* [Text excerpt]
-=-=-
Income inequality: OECD data

2022-01-10 7 min read R

Data

In this post I explore income inequality. The data comes from OECD, where inequality is defined as household disposable income per year. Main income inequality markers I use from the dataset are:

The Gini coefficient. It is computed as cumulative proportions of the population against cumulative proportions of income they receive. Ranges between 0 for max equality to 1 for max inequality.
S80/S20 is the ratio of the average income of the 20% richest to the 20% poorest.
P90/P10 is the ratio of the upper bound value of the 9th decile (10% of people with highest income) to that of the 1st decile (10% of people with lowest income).

Other income inequality markers in the dataset:

P90/P50 of the upper bound value of the 9th decile to the median income.
P50/P10 of median income to the upper bound value of the 1st decile.
The Palma ratio is the proportion of all income received by the top 10% of disposable income of high earners divided by the income received by the 40% of population with the lowest disposable income.

library(tidyverse)
library(magrittr)
library(hermitage)
library(rvest)
library(ggrepel)

# I have the data downloaded locally
data <- read_csv(paste0(path_data, "Income inequality/DP_LIVE_05012022202256580.csv"))

## Rows: 2880 Columns: 8

## ── Column specification ────────────────────────────────────────────────────────
## Delimiter: ","
## chr (6): LOCATION, INDICATOR, SUBJECT, MEASURE, FREQUENCY, Flag Codes
## dbl (2): TIME, Value

## 
## ℹ Use `spec()` to retrieve the full column specification for this data.
## ℹ Specify the column types or set `show_col_types = FALSE` to quiet this message.

  # getting an idea on all variables in the dataset
data %>% skimr::skim(.)
-=-=-
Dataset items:

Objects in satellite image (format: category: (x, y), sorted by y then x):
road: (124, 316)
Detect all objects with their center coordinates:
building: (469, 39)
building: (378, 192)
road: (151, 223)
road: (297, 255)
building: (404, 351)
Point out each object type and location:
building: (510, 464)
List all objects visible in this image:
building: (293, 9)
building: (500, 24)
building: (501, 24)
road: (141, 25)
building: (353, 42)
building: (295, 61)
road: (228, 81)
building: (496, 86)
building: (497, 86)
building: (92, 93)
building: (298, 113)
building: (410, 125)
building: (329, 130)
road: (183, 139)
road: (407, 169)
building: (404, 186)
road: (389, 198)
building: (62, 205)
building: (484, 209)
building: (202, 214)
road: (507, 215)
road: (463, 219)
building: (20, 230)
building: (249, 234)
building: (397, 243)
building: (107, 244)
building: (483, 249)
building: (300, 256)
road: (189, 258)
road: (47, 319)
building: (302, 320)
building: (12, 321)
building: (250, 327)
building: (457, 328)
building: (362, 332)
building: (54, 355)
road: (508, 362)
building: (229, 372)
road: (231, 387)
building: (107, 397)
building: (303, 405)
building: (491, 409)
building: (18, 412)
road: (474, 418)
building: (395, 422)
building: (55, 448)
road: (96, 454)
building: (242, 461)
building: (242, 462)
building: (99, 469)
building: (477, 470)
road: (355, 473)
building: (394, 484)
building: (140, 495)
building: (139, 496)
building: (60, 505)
-=-=-
* [Problem requirements]
In the text on OECD income inequality, what range of values can the Gini coefficient take? The object point listings have no connection to the text on OECD income inequality.

* [Response below]
It ranges from 0 for maximum equality to 1 for maximum inequality.